Diese Art des Multikulturalismus begrüße ich und ich mache ihn mir zu eigen. Denn dieser Typus schätzt das Zusammenleben von Menschen mit unterschiedlichen Wurzeln und Ursprüngen auf der Grundlage von gegenseitigem Respekt und Akzeptanz. Die Herkunft, Hautfarbe, Rasse, Religion oder das Geschlecht eines Menschen wird nicht als geringer angesehen als die eines anderen. Wir sind gleich, weil wir Menschen sind. Punkt.

Um mit den Worten von Anne Phillips, der britischen Professorin für politische und Gendertheorie, zu sprechen: Es handelt sich um eine Art des Multikulturalismus, der auf den Rechten des Einzelnen und nicht auf denen von Gruppen beruht.22

Es ist freilich die zweite Art des Multikulturalismus, die ich kritisiere und problematisch finde. Gemeint ist, was Malik Multikulturalismus als politischen Prozess bezeichnet. Hierbei geht es darum, mit dieser Vielfalt umzugehen, und dies bringt eine Reihe von Strategien mit sich, die die Vielfalt zu institutionalisieren suchen. Bei diesem Typus werden die Menschen in ethnische und kulturelle Schubladen gesteckt. Die individuellen Bedürfnisse und Rechte werden anhand der Schubladen definiert, in denen die Menschen sich befinden, und diese Schubladen werden für die Gestaltung der Politik genutzt.33 Diese Politik wird in Großbritannien betrieben.

Wenn Multikulturalismus als ein politischer Prozess mit der Politik des Rechtspluralismus kombiniert wird, führt dies ebenfalls dazu, Menschen in Schubladen einzuteilen: nach Herkunft, Kultur, Religion und letztlich nach Geschlecht. Dies grenzt Menschen voneinander ab und platziert sie in parallele rechtliche Enklaven. Jede Enklave wird von einem anderen Regelwerk regiert: Regeln, die den gleichen Vorstellungen von Recht und Gerechtigkeit, die in der erweiterten Gesellschaft vorherrschen, folgen können – oder auch nicht. Infolgedessen werden Menschen nicht als einzelne Mitglieder einer größeren Gesellschaft oder Nation definiert, die auf alle ihre Mitglieder dieselben Regeln und Gesetze anwendet. Stattdessen werden sie vornehmlich als Mitglieder einer kulturellen oder religiösen Gruppe verstanden. Jede Gruppe hat angeborene und kulturelle Wesensmerkmale, die eine besondere Behandlung und damit besondere Gesetze erfordern, damit die Gruppe überleben kann. Dieser letzte Aspekt wird oft als "Gruppenrechte" bezeichnet.

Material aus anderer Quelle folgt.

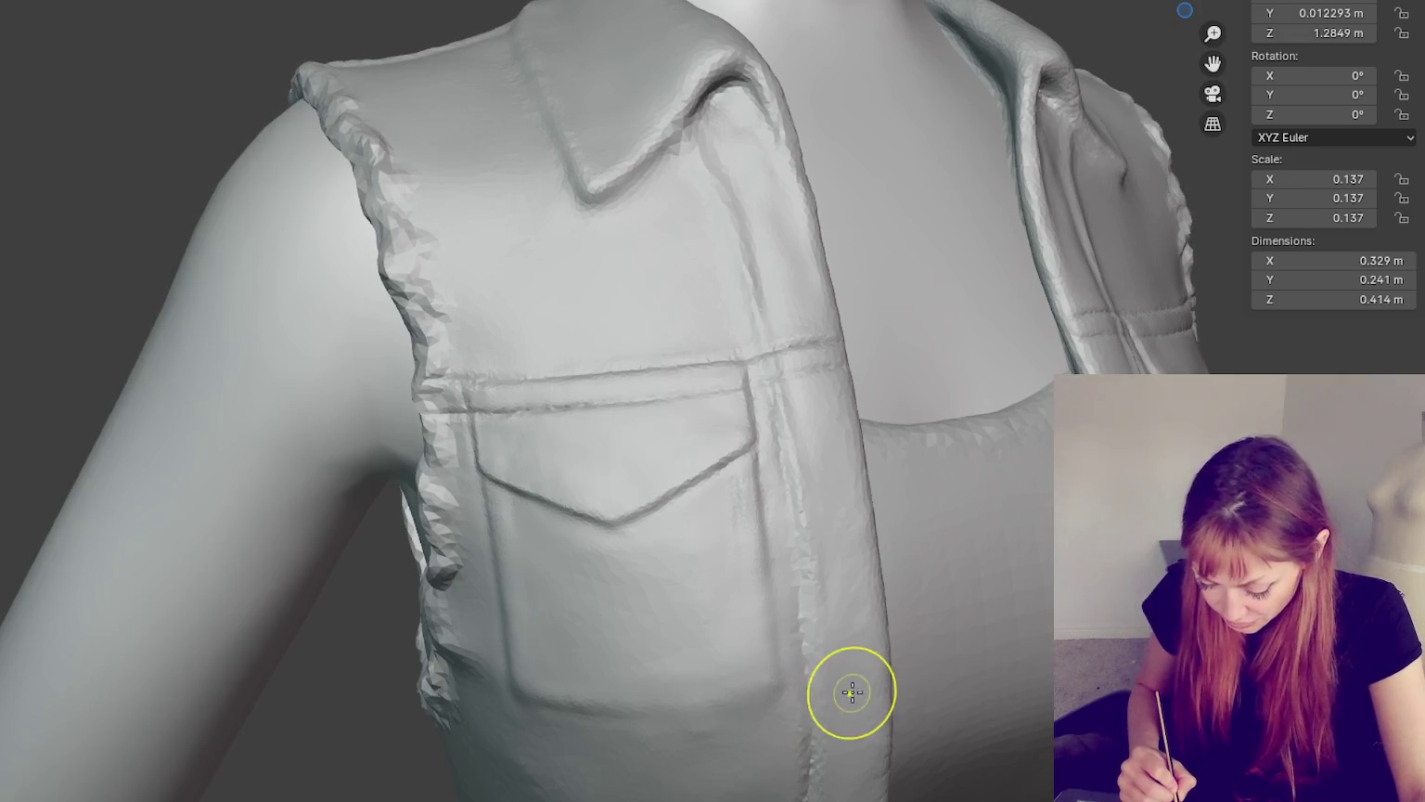
middle_drag(852, 693, 761, 603)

Zweites Merkmal: Gruppenrechte

Der Idee der Gruppenrechte ist ein zweites Merkmal des essentialistischen Paradigmas, ein Begriff, den bekanntermaßen der Vater des Rechtspluralismus vertritt, der kanadische Philosoph Charles Taylor. Ich bin mir bewusst, dass auch andere Philosophen und Wissenschaftler den Diskurs über Gruppenrechte beeinflusst haben. Ich nehme Taylors Arbeit hier als Beispiel; insbesondere seine Idee der Politik der Anerkennung, die er in seinem Sammelband "Multiculturalism: Examining the Politics of Recognition" vorgestellt hat, hat einen Großteil des Denkens der Rechtspluralismus-Befürworter beeinflusst. Auch er bezieht sich auf die Politik des Multikulturalismus. Aber Taylor tut dies in Hinblick auf die Forderungen nach Anerkennung, die Minderheiten oder subalterne Gruppen selbst stellen:

"Die Forderung nach Anerkennung wird in diesen letztgenannten Fällen durch die unterstellten Verbindungen zwischen Anerkennung und Identität dringlich, wobei der letztgenannte Begriff so etwas wie das Verständnis einer Person von dem bezeichnet, was sie ist – von ihren grundlegenden definierenden Eigenschaften als Mensch also. Die These ist, dass unsere Identität zum Teil durch Anerkennung oder durch ihre Abwesenheit, oft auch durch die Verkennung anderer geprägt wird [Hervorhebung im Original]. Dadurch kann eine Person oder eine Gruppe von Menschen einen realen Schaden, eine reale Entstellung erleiden, wenn Menschen oder die Gesellschaft um sie herum ein einengendes, erniedrigendes oder verächtliches Bild von ihr selbst auf sie zurückspiegeln. Nichtbestätigung oder Verkennung kann Schaden zufügen, kann eine Form der Unterdrückung sein, die jemanden in einer falschen, verzerrten und reduzierten Seinsweise gefangen hält."44

Taylor erläutert seine Idee anhand einiger Beispiele. Schwarze hätten in weißen Gesellschaften gelitten, die auf sie ein erniedrigendes Bild von sich projizierten – und einige Schwarze hätten dieses Bild verinnerlicht. In ähnlicher Weise seien Frauen in bestimmten Gesellschaften dazu gebracht worden, ein Bild von sich selbst als minderwertig anzunehmen, und sie hätten das Bild ihrer eigenen Minderwertigkeit verinnerlicht. Die Selbsterniedrigung beider Gruppen werde zu einem der mächtigsten Instrumente ihrer eigenen Unterdrückung. Deshalb müssten sie sich von dieser aufgezwungenen und zerstörerischen Identität freimachen. Taylor sagt, dass das Verkennen der Identität dieser Gruppen durch eine Gesellschaft nicht nur dazu führt, dass ihnen der ihnen gebührende Respekt nicht erwiesen werde. Es füge auch Schaden und schwere Verletzungen zu, die den Opfern einen lähmenden Selbsthass aufbürdeten: "Die gebührende Anerkennung ist nicht nur eine Höflichkeit, die wir den Menschen schulden. Sie ist ein lebenswichtiges menschliches Bedürfnis."55

Die Gesellschaft mag in der Tat ein erniedrigendes Bild auf ein Individuum projizieren – aufgrund seiner Hautfarbe, seines Geschlechts und/oder seiner Religion. Doch der Prozess ist kompliziert und nicht so einfach, wie Taylor ihn beschreibt.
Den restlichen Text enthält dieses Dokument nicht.